Long Jeli loading times

Severity: Critical
Category: Dependencies
Service: PagerDuty

This summary is created by Generative AI and may differ from the actual content.

Overview

On October 20, 2025, from 19:17 to 22:33 UTC, the Jeli product experienced long load times, timeouts, and errors across various features due to third-party vendor outages. This impacted the Jeli web app, public API, Post-Incident Review creation, Slack channel data import, and Slack app commands.

Impact

All Jeli customers attempting to use features such as the web app, public API, Post-Incident Review creation, Slack channel import, and Jeli Slack commands were impacted by long load times, timeouts, and errors.

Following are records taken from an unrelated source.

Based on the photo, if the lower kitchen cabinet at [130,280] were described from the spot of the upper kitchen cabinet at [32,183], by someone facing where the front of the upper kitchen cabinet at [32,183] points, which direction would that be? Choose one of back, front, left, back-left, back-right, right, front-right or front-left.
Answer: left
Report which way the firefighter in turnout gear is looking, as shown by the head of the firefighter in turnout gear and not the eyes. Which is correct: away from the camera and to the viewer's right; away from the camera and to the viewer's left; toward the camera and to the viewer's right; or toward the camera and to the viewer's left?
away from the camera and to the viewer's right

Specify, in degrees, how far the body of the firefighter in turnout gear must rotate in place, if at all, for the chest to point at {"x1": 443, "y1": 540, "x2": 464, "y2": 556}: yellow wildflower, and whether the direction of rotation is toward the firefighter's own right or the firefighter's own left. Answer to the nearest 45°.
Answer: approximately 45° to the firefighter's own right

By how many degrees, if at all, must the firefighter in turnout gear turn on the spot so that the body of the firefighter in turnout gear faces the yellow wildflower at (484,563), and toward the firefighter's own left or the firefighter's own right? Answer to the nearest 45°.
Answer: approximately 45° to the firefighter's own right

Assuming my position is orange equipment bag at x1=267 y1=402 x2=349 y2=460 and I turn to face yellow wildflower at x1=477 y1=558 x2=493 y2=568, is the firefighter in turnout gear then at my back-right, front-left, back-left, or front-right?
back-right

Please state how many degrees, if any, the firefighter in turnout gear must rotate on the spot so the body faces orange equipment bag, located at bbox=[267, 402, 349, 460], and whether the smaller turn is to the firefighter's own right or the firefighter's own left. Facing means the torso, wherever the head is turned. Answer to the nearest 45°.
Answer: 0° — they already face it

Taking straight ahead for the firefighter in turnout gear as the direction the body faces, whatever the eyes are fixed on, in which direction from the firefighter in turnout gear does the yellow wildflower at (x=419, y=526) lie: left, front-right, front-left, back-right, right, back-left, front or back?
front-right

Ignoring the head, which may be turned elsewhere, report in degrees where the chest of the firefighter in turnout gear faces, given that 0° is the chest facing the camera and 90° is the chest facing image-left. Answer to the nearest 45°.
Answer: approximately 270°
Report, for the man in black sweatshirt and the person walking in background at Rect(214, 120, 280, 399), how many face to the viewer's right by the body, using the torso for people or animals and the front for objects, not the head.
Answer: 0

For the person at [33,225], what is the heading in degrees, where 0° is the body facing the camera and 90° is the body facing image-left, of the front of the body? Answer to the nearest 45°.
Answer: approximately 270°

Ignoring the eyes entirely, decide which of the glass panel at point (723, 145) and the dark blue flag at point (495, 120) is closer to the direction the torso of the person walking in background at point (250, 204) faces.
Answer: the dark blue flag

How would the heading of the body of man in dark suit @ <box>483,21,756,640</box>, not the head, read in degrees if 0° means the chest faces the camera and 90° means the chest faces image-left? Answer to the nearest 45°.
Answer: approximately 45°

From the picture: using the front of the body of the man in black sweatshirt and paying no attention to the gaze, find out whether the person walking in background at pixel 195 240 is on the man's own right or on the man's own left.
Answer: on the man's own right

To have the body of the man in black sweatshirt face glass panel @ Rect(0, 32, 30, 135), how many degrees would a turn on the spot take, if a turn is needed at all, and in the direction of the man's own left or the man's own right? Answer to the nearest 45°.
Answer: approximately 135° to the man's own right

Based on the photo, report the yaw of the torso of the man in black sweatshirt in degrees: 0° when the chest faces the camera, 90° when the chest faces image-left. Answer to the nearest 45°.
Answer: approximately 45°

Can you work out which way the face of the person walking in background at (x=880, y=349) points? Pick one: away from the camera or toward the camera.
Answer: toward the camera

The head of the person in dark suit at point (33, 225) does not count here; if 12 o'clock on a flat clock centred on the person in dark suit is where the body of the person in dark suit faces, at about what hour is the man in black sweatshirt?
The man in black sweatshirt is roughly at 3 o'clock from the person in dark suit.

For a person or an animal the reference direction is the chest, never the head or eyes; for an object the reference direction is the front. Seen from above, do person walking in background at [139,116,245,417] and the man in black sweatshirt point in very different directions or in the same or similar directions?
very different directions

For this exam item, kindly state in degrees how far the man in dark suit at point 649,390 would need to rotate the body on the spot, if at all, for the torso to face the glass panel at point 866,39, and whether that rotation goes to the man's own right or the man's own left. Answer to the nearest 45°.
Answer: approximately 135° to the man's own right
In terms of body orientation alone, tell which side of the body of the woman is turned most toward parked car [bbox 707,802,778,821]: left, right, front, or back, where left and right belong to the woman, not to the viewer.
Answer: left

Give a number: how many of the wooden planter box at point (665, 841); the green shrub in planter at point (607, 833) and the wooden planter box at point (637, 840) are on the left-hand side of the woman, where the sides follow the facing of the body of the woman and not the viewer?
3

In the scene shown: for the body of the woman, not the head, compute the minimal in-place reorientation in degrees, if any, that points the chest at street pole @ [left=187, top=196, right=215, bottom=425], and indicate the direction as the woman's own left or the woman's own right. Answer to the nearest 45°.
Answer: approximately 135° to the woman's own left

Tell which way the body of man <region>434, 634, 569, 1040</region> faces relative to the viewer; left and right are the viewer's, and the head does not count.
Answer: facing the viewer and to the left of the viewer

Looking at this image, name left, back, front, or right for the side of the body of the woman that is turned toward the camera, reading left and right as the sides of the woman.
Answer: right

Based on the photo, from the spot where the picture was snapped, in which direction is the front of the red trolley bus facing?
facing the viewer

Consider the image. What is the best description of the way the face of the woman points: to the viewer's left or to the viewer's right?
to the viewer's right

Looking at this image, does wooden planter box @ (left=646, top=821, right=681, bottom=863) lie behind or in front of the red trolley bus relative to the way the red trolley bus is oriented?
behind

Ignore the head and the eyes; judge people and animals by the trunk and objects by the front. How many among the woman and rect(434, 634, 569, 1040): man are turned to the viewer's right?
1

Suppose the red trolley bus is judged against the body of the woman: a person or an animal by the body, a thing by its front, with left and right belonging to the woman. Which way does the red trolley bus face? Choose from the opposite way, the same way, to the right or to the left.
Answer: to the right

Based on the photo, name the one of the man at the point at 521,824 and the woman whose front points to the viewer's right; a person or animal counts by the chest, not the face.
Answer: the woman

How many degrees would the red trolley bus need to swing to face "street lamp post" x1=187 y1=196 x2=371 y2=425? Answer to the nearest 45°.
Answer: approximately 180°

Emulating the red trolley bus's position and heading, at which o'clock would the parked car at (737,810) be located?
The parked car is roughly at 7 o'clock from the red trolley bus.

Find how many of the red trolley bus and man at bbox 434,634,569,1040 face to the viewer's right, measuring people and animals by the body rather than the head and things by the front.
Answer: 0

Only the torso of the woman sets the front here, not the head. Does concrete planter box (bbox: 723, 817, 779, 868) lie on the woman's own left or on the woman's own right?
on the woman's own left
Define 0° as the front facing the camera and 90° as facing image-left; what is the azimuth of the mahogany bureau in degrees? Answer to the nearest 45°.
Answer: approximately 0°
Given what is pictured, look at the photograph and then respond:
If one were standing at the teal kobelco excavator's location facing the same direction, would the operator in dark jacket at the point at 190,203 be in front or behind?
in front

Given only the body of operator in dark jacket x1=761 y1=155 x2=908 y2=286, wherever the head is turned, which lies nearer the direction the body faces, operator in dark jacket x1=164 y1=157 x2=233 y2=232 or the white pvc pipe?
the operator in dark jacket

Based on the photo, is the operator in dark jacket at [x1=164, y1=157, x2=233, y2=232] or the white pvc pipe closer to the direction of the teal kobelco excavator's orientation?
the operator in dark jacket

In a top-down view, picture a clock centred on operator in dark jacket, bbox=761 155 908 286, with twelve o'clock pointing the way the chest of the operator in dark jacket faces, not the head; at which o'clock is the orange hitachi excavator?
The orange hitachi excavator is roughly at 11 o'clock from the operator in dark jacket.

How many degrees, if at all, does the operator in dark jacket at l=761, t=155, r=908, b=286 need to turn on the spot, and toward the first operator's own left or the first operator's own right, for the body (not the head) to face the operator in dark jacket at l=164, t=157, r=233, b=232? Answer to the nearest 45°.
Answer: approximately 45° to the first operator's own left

Most critical features failed consistently.

Trigger

The incident was triggered by an outage from a critical third-party vendor responsible for checking customer entitlements and permissions across the Jeli infrastructure.

Detection

The team became aware of the errors at 19:49 UTC when a customer reported failures with the Jeli Slack app, due to an initial monitoring issue that prevented earlier detection.

Resolution

The incident was resolved by monitoring the third-party vendor's mitigation efforts. The vendor posted a status update at 21:06 UTC, with partial recovery observed by 21:43 UTC and full recovery by 22:33 UTC. After additional testing and monitoring, the incident was officially resolved at 23:48 UTC.

Root Cause

The root cause was an outage experienced by a critical third-party vendor that Jeli relies on for customer entitlements and permissions. This dependency meant that when the vendor's service failed, most Jeli product features also failed.